Commissioner’s Message

I am pleased to present the Correctional Service of Canada’s (CSC) latest Blueprint 2020 submission. We are proud to feature stories that show how our employees are contributing to a public service that enables new and existing public servants to be in the right place at the right time doing the right things; a public service with efficient and effective processes and tools, practices, and organizational structures; and a public service that embodies a healthy workplace. We have posted our results via Let’s Talk Express, CSC’s e-magazine geared toward highlighting and celebrating our employees’ successes at work and in the community. We’ll be sharing more stories throughout the year.

 

I have said it many times before and I will say it again: CSC is all about people. It’s about people helping others become better people. It’s about people who sacrifice time with their families and friends to keep offenders and communities safe. It’s about people who share an indescribable bond only those who work in this field can understand. And it’s about people who come to work every day despite how difficult and trying, both physically and mentally, it can be.
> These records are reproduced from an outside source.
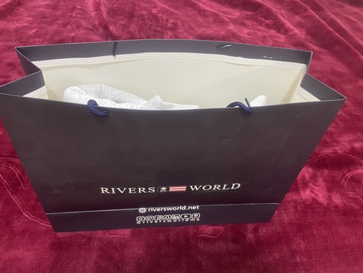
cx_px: 182
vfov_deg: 53.1
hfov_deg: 67.3
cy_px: 136
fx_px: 273
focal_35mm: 26
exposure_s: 1/40
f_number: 1.6
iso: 640
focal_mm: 4.2
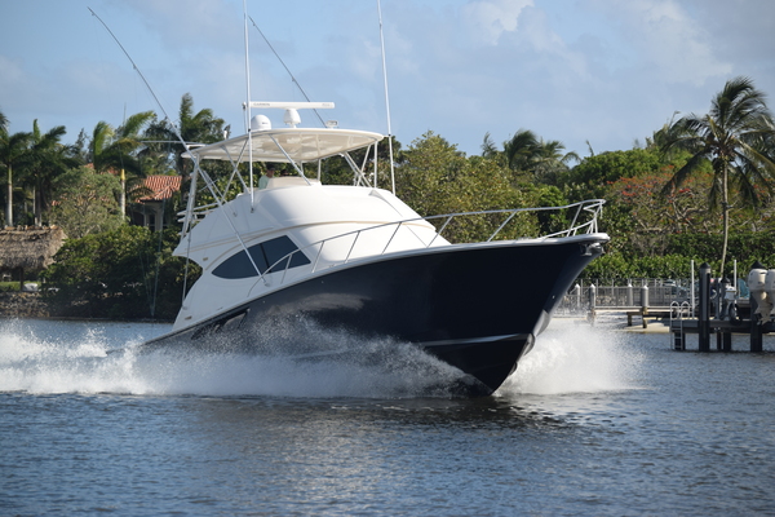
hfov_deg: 13.7
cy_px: 258
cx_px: 388
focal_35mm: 150
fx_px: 3229
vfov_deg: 9.1
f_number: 6.3
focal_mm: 100
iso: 200
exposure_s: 1/640
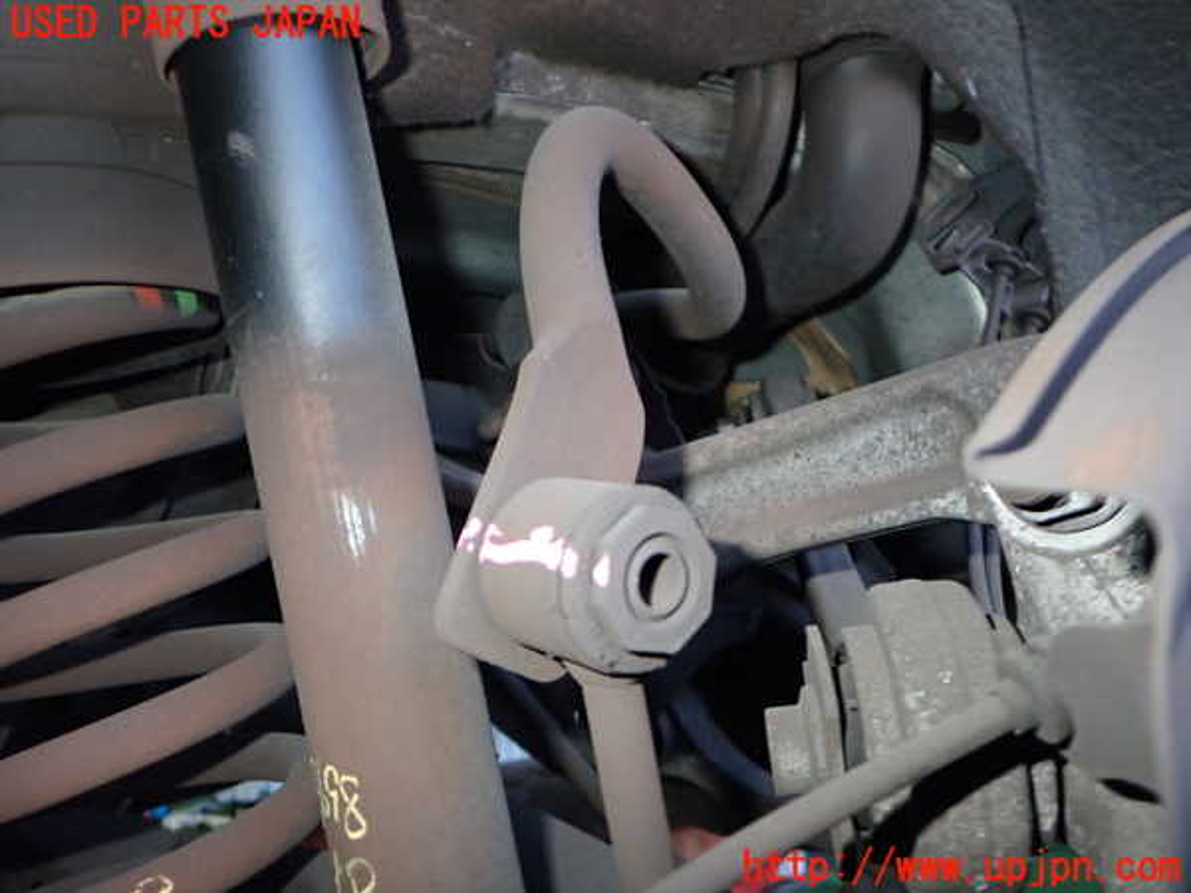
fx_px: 1032
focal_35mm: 30
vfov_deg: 46.8
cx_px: 596
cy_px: 446
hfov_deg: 60.0
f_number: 6.3
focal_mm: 5.4
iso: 400
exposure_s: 1/30
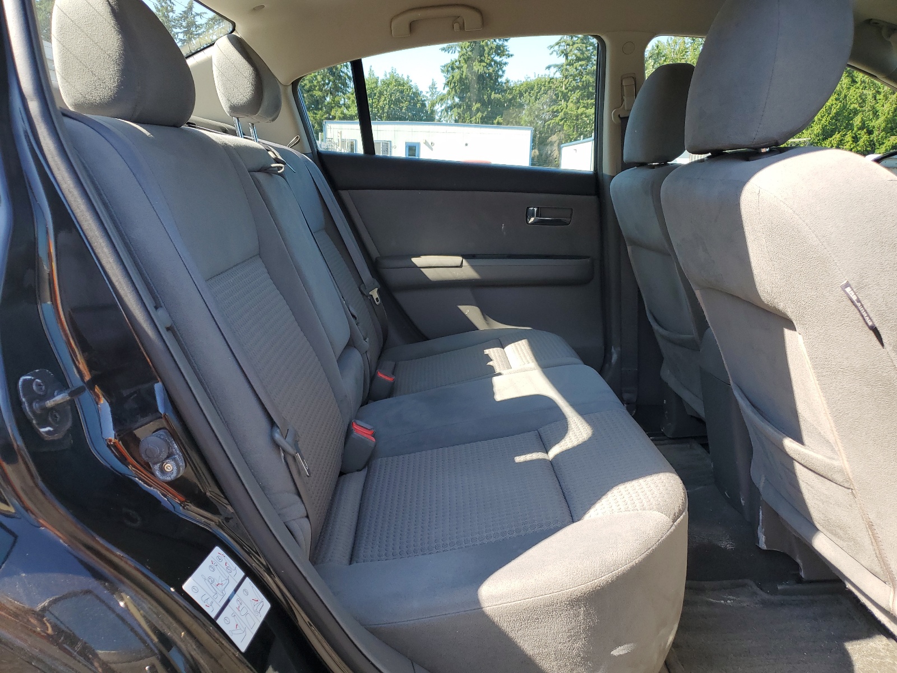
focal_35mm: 26
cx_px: 448
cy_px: 336
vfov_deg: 53.1
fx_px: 674
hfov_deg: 67.3
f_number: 1.5
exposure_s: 1/556
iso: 50
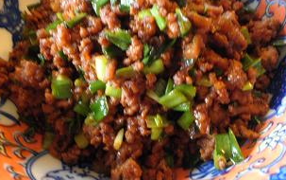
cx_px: 144
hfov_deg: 50.3
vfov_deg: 32.8
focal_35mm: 39
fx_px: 304
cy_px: 80
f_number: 2.8
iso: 250
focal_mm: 4.7
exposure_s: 1/4
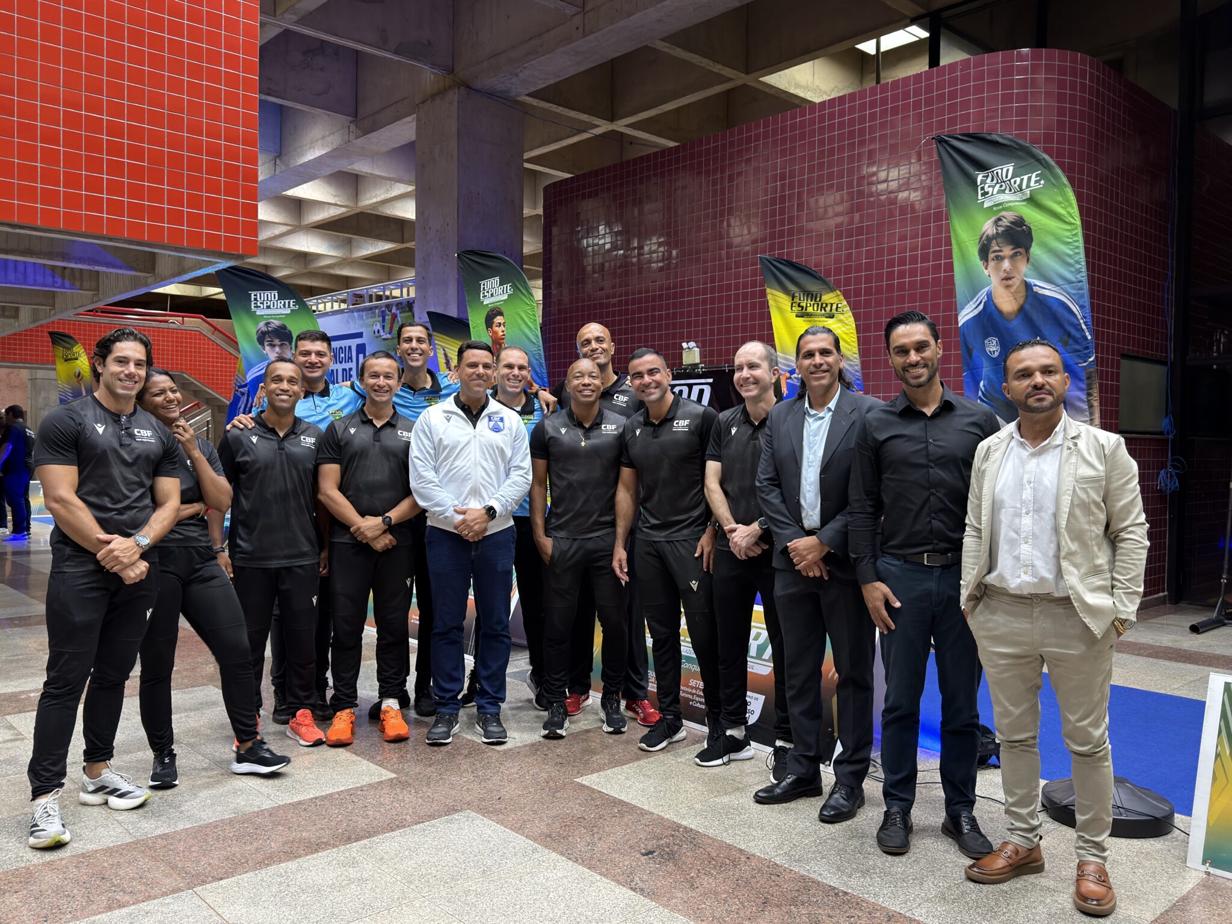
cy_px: 462
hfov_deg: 63.4
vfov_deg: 49.7
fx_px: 997
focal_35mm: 28
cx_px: 616
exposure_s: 1/40
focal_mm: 6.76
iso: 320
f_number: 1.78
Our employees not only contribute to public safety for all Canadians, but they also represent the best our public service has to offer. We are happy to feature some of their contributions.

 

Who are they? They are Kat Ferguson, a parole officer in Ottawa who shares his story about being a transgender employee on the frontlines of corrections at CSC. They are Erin Rose and Lee McNaughton, school teachers at Collins Bay Institution who have dedicated their careers to educating offenders, some of whom are just learning to read and write. They are Dale Mosquito, who helps female inmates at Okimaw Ohci Healing Lodge take responsibility for their criminal behaviour and heal through the horse program, an internationally-recognized program delivered right here at CSC. And they are Dave St. Onge, CSC’s national historian and the man who worked tirelessly with a team of volunteers this past spring and summer to welcome over 70,000 visitors to Canada’s Penitentiary Museum. Each person has a story to tell and each story demonstrates how we are contributing to a healthy, productive, and effective public service. Enjoy.